Best books on a white Christmas: Author Patricia Nicol recommends novels focused on winter festivities
- Patricia Nicol shared fascinating books featuring a white Christmas
- A Prayer For Owen Meany stars a character cast as Jesus in a church Nativity
- Christmas At Cold Comfort follows a female writer embracing her first solo noël
Every December finds me dreaming of a White Christmas. As I write, my family have not yet set off on our long trek northwards.
However, I can confidently predict a car-packing argument my husband and I will have over my desire to squeeze a two-person toboggan into the boot, ‘just in case’.
Yes, I might feel foolish as we almost inevitably drive 540 miles north, then back again, surveying only dull, dunny-coloured landscapes as far as the eye can see. But what if there was a white-out, or we go snow-seeking?
The webcam at Glenshee, a Scottish ski centre, is showing decent coverage. Better to be prepared!
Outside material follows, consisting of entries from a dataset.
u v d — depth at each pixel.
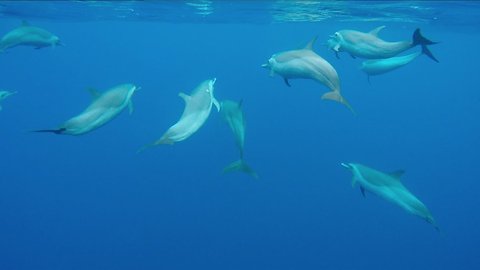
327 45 7.92
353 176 7.30
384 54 6.97
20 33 10.09
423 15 17.45
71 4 17.44
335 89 5.65
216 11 18.97
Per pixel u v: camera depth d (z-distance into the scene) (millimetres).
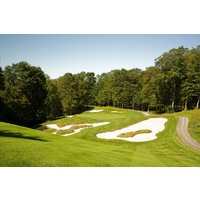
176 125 37656
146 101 83000
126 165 13992
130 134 34219
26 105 58812
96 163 13141
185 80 66562
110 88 104688
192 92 66125
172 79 68188
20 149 13375
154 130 36719
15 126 29344
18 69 60750
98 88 117375
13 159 11586
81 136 35531
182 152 22500
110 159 15258
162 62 67562
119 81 102875
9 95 57312
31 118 60938
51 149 14727
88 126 47312
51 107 73625
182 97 67750
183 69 66812
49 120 65188
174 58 65500
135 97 98000
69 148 16891
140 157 18469
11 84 59500
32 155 12531
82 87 90000
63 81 87438
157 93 74625
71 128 46938
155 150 24062
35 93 62656
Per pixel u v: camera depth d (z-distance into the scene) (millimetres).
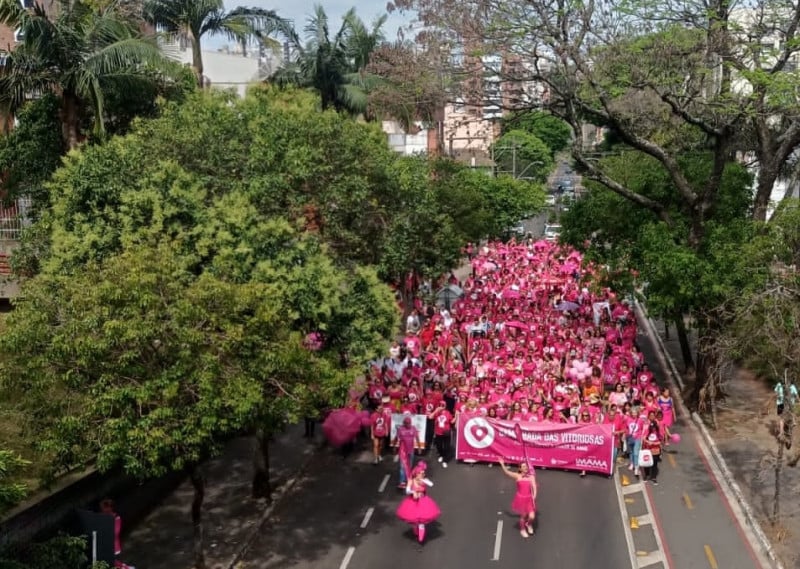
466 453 23078
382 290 19344
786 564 16891
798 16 23844
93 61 23188
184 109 21062
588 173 26859
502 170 74750
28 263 18922
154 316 13859
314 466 23234
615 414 22312
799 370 18672
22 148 25547
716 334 22750
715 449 23672
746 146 28906
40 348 14023
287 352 14914
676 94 24297
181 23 30641
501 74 24938
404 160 27750
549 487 21422
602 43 24562
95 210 17219
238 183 18953
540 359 27891
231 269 16156
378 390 24984
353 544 18234
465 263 59844
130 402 13820
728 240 23828
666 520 19344
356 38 38156
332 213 20984
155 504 20219
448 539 18375
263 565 17266
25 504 15430
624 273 26547
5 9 22641
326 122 21891
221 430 14781
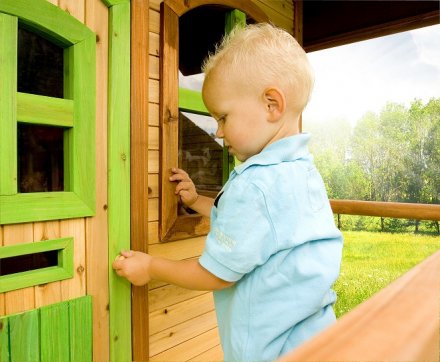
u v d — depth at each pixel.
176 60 1.27
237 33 0.98
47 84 0.99
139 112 1.16
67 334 1.01
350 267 6.96
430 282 0.37
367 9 2.79
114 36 1.09
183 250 1.39
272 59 0.89
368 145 18.55
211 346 1.56
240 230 0.84
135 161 1.15
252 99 0.91
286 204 0.86
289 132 0.96
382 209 1.79
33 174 0.97
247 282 0.90
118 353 1.14
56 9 0.95
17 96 0.90
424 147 16.83
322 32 3.02
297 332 0.89
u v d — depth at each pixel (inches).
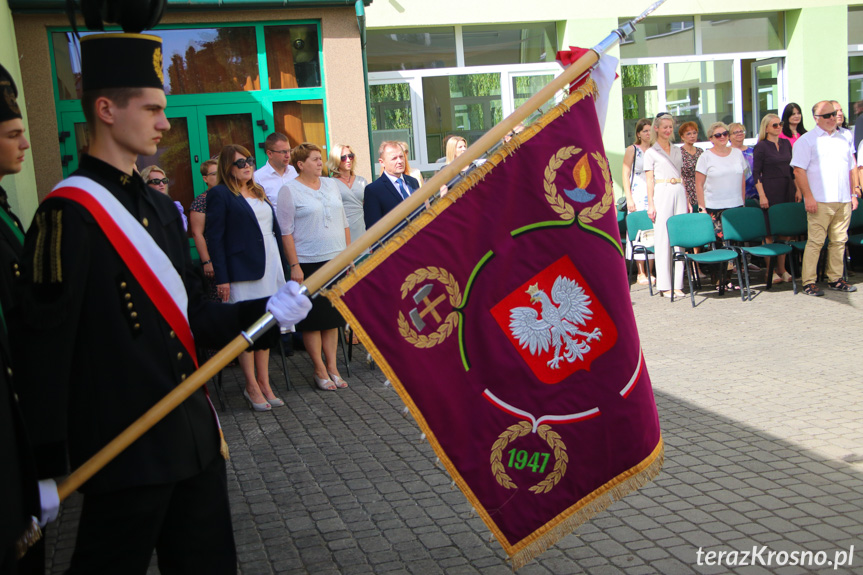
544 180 110.7
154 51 94.1
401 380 103.0
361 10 343.6
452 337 105.7
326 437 209.3
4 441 80.9
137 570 93.4
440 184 103.6
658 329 313.3
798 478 163.3
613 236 114.2
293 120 367.9
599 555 135.4
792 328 300.0
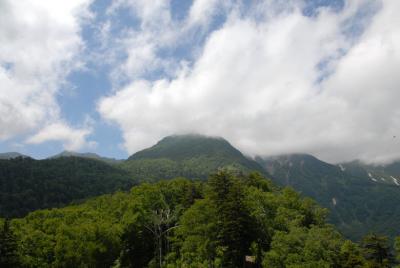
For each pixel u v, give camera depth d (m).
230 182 100.62
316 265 66.38
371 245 84.00
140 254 90.62
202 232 75.31
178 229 80.12
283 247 71.19
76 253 68.25
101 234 76.44
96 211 96.50
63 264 66.94
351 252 75.19
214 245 74.88
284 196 101.06
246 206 85.25
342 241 83.75
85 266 69.62
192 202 98.69
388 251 83.81
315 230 78.69
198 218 76.94
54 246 69.19
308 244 71.38
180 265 76.31
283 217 86.06
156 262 84.12
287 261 68.69
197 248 74.38
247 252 77.88
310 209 100.69
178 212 94.06
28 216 88.06
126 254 88.62
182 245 79.06
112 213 94.88
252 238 79.75
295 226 81.81
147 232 92.50
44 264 65.75
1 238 64.25
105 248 73.31
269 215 89.12
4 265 63.09
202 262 74.62
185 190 107.00
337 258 72.38
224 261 74.88
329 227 90.19
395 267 81.25
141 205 93.25
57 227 75.94
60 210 93.44
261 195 95.19
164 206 97.12
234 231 74.69
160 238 84.94
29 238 69.38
Patricia Nicol shared a selection of fascinating books featuring a white Christmas, including John Irving’s A Prayer For Owen Meany (pictured left) and Stella Gibbons’s Christmas At Cold Comfort Farm (pictured right)
In my memory, childhood Christmases were often white. Statistically, I know this is not so, yet my heart lurches at Dylan Thomas’s nostalgic descriptions of bandaged towns and ice cream-capped hills in A Child’s Christmas In Wales: ‘It was snowing. It was always snowing at Christmas. December, in my memory, is white as Lapland.’
Christmas 1953 is unforgettable in John Irving’s A Prayer For Owen Meany, though not because of the wind whipping up ‘the dry powder’.
‘If Jesus had to be born on a day like this, I don’t think he’d have lasted long enough to be crucified,’ declaims the tiny, big-voiced title character, cast as an opinionated infant Jesus in a church Nativity, and as a haunted ghost of Christmas Future in A Christmas Carol.
Stella Gibbons’s The Little Christmas Tree, found in the collection Christmas At Cold Comfort Farm, describes a female writer embracing her first solo noël in the countryside.
‘In the night the snow came. She awoke on Christmas morning in the unmistakeable light, coming up from the earth and shining beneath her curtains . . . She felt as happy and excited as though she was going to a feast.’
Later, as she acknowledges she is ‘lonely and bored’, three children arrive begging shelter; followed, later, by a not bad-looking father.
If not white, may your Christmases still be merry and bright.